NL/Prabhupada 0069 - Ik zal niet sterven



Conversation Pieces -- May 27, 1977, Vrndavana

Kīrtanānanda: We kunnen niet blij zijn als u zich niet goed voelt.

Prabhupāda: Ik ben altijd goed.

Kīrtanānanda: Waarom kunt u ons niet uw hoge leeftijd geven?

Prabhupāda: Wanneer ik zie dat de dingen goed gaan dan ben ik gelukkig. Wat is dat met dit lichaam? Lichaam is lichaam. We zijn het lichaam niet.

Kīrtanānanda: Was het niet Purudāsa die zijn jeugd aan zijn vader gaf?

Prabhupāda: Hm?

Rāmeśvara: Yayāti. Koning Yayāti verwisselde zijn hoge leeftijd.

Kīrtanānanda: Met zijn zoon. U kan dat doen.

Prabhupāda: (lacht) Wie deed dat?

Rāmeśvara: Koning Yayāti.

Prabhupāda: Ah. Yayāti. Nee, waarom? Jullie zijn mijn lichaam. Dus je leeft verder. Er is geen verschil. Net zoals ik werk dus is mijn Guru Mahārāja hier, Bhaktisiddhānta Sarasvatī. Fysiek misschien niet maar in elke handeling is hij er. Ik denk eigenlijk dat ik dat geschreven heb.
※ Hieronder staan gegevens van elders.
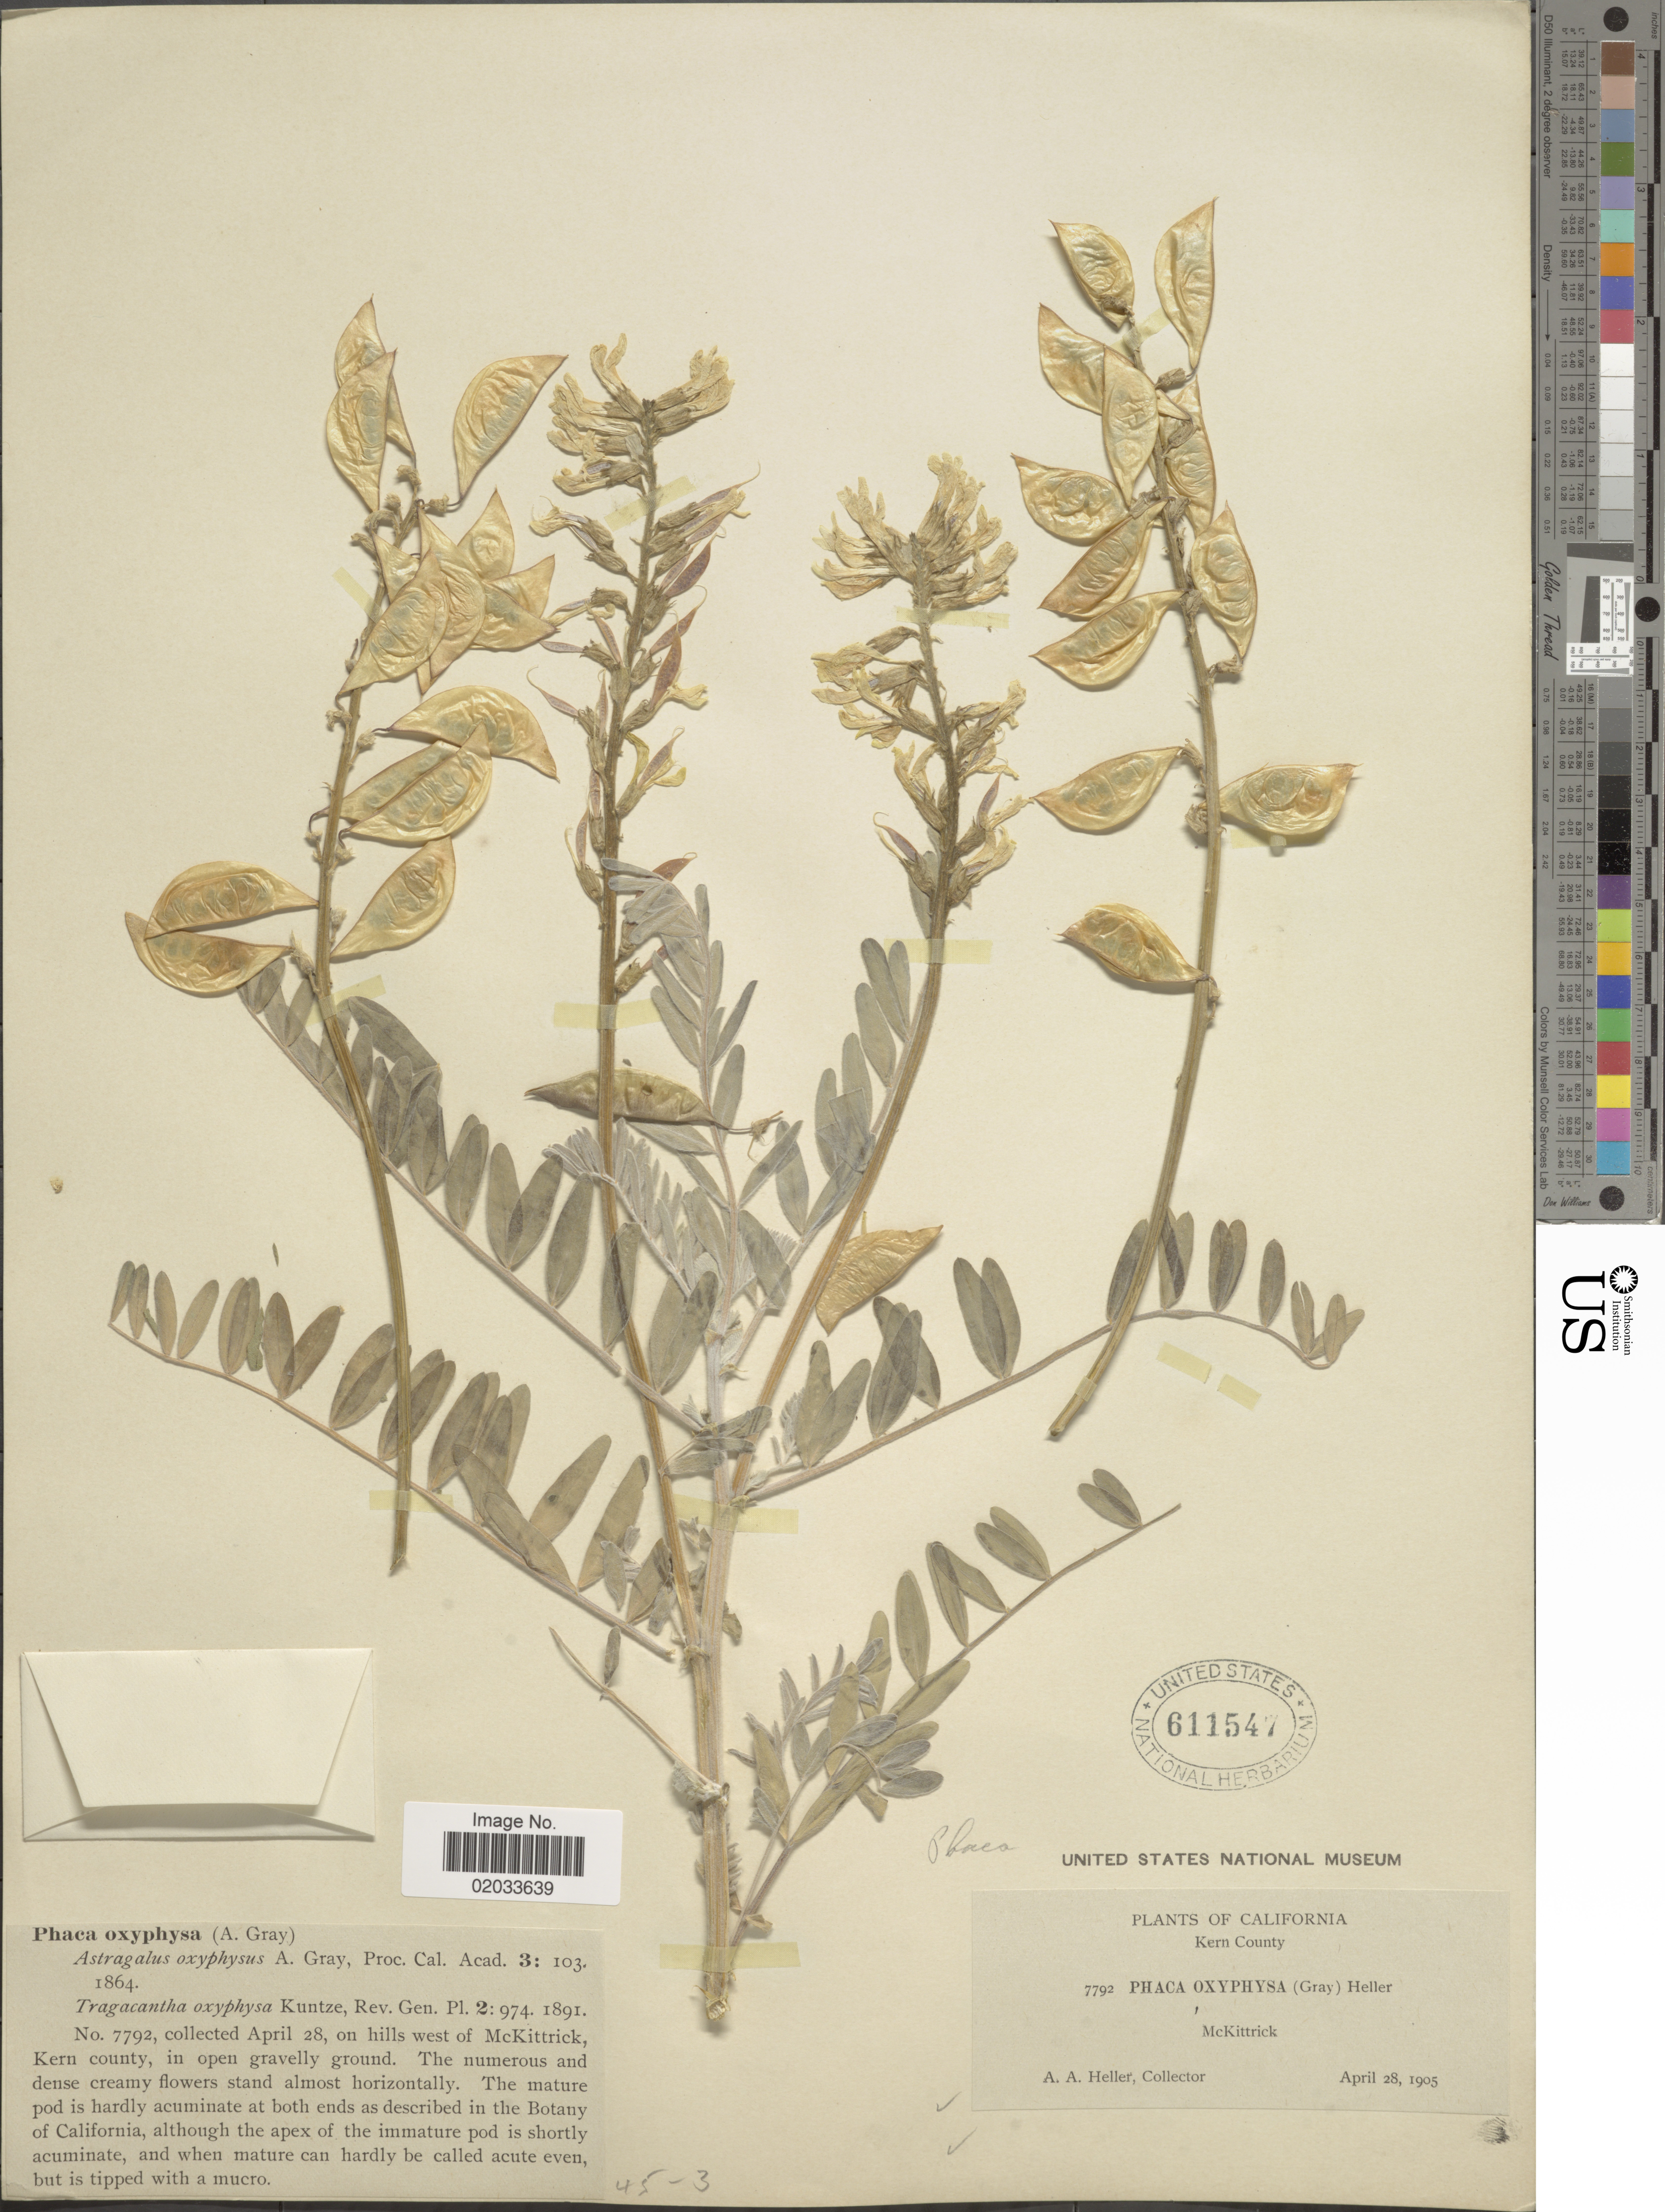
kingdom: Plantae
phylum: Tracheophyta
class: Magnoliopsida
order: Fabales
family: Fabaceae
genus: Astragalus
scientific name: Astragalus oxyphysus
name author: A. Gray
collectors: A. A. Heller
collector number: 7792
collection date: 1905-04-28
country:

Tamāla Kṛṣṇa: Ja, het staat in het Bhāgavatam dat: "Hij die met hem leeft leeft eeuwig. Hij die zijn woorden herinnert leeft eeuwig."

Prabhupāda: Dus ik zal niet sterven. Kīrtir yasya sa jīvati (Cāṇakya Paṇḍita): "Iemand die iets substantieels gedaan heeft die leeft voor altijd." Hij sterft niet. Zelfs in ons praktische leven ... Natuurlijk, dit is materieel, karma-phala. Men moet een ander lichaam aanvaarden volgens zijn karma. Maar voor een toegewijde is er niet zo iets. Hij aanvaardt altijd een lichaam om Kṛṣṇa te dienen. Dus is er geen karma-phala.